Pendleton’s total inmate population was fairly static from 2010 to 2020, but Wessler said these groups are more transitory than they seem.
About three in four jail inmates are released within 72 hours, according to the American Jail Association. And although prison inmates tend to be incarcerated for longer, the U.S. Department of Justice reported that 42% of inmates in 2018 were released less than a year after entering the prison system. Even inmates with long-term sentences are unlikely to stay in one place, as three-quarters of incarcerated people serve time in more than one facility.
Wessler said the disconnect is compounded by the fact that most inmates return to their home communities after completing their sentence rather than stay in the place where they were incarcerated.
He added that the U.S. Census Bureau made it easier for state’s and communities to filter out jail and prison population data when redistricting. But whether the Pendleton City Council will add redistricting to its agenda is an open question.
Redistricting not on council’s radar
The council last redistricted its wards in 2011 with the help of Portland State University, creating the boundaries that exist today.
In accordance with the Pendleton city charter, the council drew lines for three wards with two councilors representing each of them. The council is rounded off by two at-large councilors and the mayor.
A decade ago, the council approved a map that only made minor changes to the wards. Broadly speaking, Ward 1 covers downtown Pendleton, the South Hill and Riverside, Ward 2 covers the North Hill, Westgate and the Eastern Oregon Regional Airport, and Ward 3 covers everything south of Interstate 84, including Southgate, Tutuilla Road and McKay Creek.
At the time, the map drew a few complaints from residents, but they didn’t concern how Pendleton’s prison and jail would affect representation in Ward 2. Instead, critics honed in on how the base of North Hill was left in Ward 1, opening the door to having most of the council living in one neighborhood.
The council passed the maps nonetheless, and 10 years later, the council have left the wards intact even as other governing bodies adjusted their boundaries. While the city charter does require the council to undergo redistricting from time-to-time, it isn’t tied to the unveiling of the U.S. Census every 10 years like legislative and congressional redistricting is.
“The Council shall, by ordinance, fix the boundaries of the three wards and amend the same whenever required by changed circumstances to assure fair and equitable representation to the citizens of Pendleton,” the charter states.

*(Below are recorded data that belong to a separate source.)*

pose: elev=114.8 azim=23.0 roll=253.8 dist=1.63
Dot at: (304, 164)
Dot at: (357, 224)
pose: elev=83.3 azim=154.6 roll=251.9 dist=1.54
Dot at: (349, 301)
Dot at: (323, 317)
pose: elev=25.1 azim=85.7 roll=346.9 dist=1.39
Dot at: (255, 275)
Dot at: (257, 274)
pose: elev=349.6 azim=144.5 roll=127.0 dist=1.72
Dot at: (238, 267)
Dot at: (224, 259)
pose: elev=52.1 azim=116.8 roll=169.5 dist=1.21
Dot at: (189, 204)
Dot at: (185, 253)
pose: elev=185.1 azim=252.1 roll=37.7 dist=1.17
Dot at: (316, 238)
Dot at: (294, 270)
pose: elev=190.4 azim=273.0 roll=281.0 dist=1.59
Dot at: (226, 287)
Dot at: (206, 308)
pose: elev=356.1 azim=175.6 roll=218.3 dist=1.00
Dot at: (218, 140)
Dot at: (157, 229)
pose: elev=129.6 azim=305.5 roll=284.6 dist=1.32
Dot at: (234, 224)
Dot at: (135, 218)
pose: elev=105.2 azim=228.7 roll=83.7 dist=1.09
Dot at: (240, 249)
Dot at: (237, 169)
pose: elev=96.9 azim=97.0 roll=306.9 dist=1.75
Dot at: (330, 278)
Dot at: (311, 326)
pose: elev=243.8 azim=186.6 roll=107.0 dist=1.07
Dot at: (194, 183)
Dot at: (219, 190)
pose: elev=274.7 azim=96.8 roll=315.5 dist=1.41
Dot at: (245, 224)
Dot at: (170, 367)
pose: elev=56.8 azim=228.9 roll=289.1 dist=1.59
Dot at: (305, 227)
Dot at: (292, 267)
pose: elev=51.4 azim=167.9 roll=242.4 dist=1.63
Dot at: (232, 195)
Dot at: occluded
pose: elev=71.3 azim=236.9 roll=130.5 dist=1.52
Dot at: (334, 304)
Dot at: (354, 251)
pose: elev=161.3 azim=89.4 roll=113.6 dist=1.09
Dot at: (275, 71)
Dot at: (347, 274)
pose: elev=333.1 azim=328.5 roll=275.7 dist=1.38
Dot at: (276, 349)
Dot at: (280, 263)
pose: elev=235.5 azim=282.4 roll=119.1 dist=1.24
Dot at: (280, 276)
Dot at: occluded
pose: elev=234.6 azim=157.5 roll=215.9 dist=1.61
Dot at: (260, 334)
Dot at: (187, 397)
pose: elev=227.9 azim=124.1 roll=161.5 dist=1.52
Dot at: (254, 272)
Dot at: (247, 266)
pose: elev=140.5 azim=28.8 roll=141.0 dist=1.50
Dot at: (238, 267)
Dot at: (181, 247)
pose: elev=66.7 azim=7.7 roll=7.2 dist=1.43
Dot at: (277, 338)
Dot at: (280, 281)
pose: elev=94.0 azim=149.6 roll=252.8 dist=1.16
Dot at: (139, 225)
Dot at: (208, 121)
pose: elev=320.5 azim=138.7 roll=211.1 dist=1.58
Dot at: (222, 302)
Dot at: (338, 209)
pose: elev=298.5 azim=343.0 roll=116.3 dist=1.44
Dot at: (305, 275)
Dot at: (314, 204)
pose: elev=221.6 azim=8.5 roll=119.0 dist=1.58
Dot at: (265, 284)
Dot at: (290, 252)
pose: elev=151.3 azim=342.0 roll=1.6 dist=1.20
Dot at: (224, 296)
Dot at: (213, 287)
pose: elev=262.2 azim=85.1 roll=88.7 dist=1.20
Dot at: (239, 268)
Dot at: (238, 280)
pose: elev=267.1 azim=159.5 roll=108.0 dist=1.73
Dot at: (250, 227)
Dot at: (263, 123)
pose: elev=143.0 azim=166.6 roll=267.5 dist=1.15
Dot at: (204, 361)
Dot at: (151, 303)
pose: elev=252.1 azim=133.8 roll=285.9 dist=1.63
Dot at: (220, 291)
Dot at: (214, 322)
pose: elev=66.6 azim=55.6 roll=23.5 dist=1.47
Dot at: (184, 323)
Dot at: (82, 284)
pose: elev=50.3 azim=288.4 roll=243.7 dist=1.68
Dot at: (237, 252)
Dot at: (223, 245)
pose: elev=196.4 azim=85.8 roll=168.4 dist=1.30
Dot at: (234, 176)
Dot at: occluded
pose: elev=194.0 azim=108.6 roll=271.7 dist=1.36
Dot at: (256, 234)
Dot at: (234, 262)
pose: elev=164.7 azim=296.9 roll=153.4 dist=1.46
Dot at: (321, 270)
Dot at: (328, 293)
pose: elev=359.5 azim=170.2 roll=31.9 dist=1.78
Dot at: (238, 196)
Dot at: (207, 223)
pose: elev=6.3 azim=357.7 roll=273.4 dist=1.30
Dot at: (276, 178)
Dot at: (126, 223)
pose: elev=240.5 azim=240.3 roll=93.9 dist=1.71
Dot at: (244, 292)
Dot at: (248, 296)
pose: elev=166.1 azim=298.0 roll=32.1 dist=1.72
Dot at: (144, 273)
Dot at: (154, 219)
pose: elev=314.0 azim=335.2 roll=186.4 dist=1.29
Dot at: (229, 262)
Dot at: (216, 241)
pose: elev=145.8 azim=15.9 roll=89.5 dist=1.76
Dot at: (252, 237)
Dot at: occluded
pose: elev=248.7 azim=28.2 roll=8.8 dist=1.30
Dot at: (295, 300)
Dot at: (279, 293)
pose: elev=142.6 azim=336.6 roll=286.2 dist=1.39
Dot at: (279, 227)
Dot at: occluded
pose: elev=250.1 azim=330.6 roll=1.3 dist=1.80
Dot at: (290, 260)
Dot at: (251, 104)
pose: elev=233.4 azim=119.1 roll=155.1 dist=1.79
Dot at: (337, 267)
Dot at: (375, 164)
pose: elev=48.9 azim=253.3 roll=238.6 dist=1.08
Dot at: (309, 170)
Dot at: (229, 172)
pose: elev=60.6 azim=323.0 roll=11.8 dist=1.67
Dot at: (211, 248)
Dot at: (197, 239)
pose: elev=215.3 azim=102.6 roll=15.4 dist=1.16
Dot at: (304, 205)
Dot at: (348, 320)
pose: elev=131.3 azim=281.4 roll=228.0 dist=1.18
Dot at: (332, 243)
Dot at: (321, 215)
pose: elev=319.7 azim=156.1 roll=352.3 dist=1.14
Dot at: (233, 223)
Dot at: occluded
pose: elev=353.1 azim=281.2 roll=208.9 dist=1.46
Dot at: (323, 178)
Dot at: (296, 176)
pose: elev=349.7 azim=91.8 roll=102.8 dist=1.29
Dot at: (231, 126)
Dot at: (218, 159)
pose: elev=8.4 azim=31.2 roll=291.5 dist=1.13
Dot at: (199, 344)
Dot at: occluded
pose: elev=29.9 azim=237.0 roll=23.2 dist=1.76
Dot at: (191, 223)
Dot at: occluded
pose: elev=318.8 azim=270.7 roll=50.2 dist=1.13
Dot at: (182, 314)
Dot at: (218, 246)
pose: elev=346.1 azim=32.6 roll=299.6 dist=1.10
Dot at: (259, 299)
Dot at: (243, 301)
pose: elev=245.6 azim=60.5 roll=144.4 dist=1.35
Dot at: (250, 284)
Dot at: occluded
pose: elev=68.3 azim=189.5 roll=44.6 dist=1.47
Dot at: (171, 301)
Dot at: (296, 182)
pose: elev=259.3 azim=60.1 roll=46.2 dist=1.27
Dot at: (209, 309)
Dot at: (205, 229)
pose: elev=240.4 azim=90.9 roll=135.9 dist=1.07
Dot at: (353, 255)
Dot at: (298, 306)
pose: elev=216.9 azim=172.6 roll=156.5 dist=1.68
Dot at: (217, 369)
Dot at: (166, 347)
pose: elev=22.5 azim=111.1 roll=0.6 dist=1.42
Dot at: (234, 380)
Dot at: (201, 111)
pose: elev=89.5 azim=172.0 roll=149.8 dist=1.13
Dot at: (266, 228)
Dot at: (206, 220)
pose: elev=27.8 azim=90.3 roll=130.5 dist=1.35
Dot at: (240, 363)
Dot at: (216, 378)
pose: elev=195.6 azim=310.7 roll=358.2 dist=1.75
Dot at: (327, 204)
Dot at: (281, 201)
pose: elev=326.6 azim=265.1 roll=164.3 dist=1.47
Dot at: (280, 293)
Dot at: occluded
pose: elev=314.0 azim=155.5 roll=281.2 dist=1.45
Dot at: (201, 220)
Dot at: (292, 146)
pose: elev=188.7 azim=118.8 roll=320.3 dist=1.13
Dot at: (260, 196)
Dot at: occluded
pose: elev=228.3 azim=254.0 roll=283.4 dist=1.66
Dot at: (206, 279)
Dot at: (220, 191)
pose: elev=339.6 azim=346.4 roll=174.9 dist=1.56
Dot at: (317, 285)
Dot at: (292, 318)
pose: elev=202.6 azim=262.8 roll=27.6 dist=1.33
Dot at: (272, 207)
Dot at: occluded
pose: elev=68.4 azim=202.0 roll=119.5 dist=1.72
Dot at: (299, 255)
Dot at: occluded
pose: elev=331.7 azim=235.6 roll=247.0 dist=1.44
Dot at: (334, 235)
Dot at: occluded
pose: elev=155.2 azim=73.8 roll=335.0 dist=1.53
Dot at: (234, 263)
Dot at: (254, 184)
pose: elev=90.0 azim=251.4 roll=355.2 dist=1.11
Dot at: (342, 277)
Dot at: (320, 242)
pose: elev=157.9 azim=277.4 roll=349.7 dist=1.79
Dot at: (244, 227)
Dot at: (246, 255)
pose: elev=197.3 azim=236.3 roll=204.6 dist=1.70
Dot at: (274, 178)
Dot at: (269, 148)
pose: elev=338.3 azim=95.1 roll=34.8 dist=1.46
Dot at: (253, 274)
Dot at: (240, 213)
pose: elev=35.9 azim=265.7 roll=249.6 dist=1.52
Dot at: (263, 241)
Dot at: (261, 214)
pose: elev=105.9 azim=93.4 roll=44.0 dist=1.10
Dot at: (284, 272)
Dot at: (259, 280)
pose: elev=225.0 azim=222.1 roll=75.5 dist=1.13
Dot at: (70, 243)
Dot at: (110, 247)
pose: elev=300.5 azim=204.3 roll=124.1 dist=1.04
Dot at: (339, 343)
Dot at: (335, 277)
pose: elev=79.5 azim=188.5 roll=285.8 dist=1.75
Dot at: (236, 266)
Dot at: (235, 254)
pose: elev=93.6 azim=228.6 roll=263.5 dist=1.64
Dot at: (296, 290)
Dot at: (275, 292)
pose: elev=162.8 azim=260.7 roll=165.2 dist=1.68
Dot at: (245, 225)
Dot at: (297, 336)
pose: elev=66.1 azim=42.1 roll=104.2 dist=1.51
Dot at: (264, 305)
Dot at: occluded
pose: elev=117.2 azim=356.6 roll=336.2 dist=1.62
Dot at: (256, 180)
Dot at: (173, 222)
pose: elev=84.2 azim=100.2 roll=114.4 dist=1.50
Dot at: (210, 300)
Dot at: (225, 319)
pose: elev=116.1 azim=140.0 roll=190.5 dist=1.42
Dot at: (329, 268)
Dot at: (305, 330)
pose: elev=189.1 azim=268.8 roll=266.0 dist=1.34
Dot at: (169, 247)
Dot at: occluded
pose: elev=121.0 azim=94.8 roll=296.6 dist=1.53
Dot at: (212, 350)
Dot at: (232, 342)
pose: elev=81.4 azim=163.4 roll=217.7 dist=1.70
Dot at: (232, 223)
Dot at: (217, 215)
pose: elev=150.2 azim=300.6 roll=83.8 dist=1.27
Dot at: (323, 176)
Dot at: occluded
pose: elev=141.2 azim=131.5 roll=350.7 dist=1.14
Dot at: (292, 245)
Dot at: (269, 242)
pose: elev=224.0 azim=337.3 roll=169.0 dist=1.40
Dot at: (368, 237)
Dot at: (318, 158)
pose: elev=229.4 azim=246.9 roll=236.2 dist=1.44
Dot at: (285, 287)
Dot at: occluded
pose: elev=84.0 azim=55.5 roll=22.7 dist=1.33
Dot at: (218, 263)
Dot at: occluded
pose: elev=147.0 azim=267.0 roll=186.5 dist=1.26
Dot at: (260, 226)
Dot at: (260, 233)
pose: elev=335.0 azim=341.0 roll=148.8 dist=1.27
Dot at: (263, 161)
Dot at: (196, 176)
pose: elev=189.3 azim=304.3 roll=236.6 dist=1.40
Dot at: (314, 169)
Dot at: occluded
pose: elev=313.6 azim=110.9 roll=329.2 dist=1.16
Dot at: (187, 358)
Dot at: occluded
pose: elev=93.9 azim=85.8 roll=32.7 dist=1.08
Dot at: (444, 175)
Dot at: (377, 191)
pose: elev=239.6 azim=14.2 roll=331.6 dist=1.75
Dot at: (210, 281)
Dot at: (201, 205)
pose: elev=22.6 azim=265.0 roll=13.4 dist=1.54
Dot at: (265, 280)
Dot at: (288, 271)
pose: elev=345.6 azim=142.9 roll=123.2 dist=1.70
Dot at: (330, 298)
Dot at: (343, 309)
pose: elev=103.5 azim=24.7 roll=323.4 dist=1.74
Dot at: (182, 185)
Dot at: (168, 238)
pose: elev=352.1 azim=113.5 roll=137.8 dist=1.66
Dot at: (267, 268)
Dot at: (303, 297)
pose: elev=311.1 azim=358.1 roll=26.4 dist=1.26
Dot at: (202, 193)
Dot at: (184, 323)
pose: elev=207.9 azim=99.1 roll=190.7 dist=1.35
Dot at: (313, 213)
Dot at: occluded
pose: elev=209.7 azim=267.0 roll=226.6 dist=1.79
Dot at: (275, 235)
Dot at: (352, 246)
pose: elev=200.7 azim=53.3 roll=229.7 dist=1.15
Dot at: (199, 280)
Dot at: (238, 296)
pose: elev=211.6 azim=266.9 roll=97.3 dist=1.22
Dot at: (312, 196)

Mayor John Turner said he would be open to talking about redistricting, including gerrymandering, but it wasn’t high on their priority list. On a scale of 1-10, he rated the issue somewhere between 5-7 in terms of urgency.
McDonald, who represents Ward 2 on the council, said the council is always open to hearing from groups about issues they care about, but she reiterated Turner’s point that the council had been focusing on other topics. She added that this was the first time she had heard about the issue of prison gerrymandering since she started on the council and would need to do more research before forming an opinion.
“It hasn’t come up as a priority, as a thing to do or a thing to change,” she said.
McDonald said she would be interested in studying Pendleton’s population after the 2020 census, especially since Ward 3 has attracted several new housing developments over the past decade. Brandsen, Ward 2’s other councilor, wrote in a text message that she was traveling and deferred to other city officials.
A complicating factor for redistricting is that filing is already open for the 2022 city council elections under the current boundaries. McDonald has already filed to run for a third term.